_Aim of the task:_
Gather every line in the entries below that contains the string "portal". Case counts, so match capitals and lowercase letters.

_Records supplied:_
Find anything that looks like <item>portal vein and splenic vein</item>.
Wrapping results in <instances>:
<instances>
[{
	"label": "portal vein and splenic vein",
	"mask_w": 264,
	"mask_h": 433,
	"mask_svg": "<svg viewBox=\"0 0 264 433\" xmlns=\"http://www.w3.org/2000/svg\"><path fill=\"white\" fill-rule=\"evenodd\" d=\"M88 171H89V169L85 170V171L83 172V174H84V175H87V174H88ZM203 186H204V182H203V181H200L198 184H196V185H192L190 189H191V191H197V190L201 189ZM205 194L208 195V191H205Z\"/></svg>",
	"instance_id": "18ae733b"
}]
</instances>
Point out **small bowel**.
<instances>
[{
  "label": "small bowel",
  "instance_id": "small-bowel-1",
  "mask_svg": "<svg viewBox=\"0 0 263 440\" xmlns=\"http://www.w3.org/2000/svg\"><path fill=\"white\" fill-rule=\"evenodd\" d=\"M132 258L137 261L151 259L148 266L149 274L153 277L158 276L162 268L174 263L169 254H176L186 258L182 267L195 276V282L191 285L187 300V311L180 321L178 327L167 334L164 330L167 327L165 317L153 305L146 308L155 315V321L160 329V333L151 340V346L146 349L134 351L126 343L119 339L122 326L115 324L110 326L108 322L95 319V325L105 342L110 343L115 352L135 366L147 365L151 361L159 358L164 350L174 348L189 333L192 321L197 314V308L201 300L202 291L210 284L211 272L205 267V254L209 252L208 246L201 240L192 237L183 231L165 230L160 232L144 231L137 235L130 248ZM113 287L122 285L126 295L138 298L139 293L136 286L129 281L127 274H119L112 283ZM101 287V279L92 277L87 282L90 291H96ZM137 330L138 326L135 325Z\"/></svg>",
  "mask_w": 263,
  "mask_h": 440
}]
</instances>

_Solution to the problem:_
Find anything that looks like <item>portal vein and splenic vein</item>.
	"label": "portal vein and splenic vein",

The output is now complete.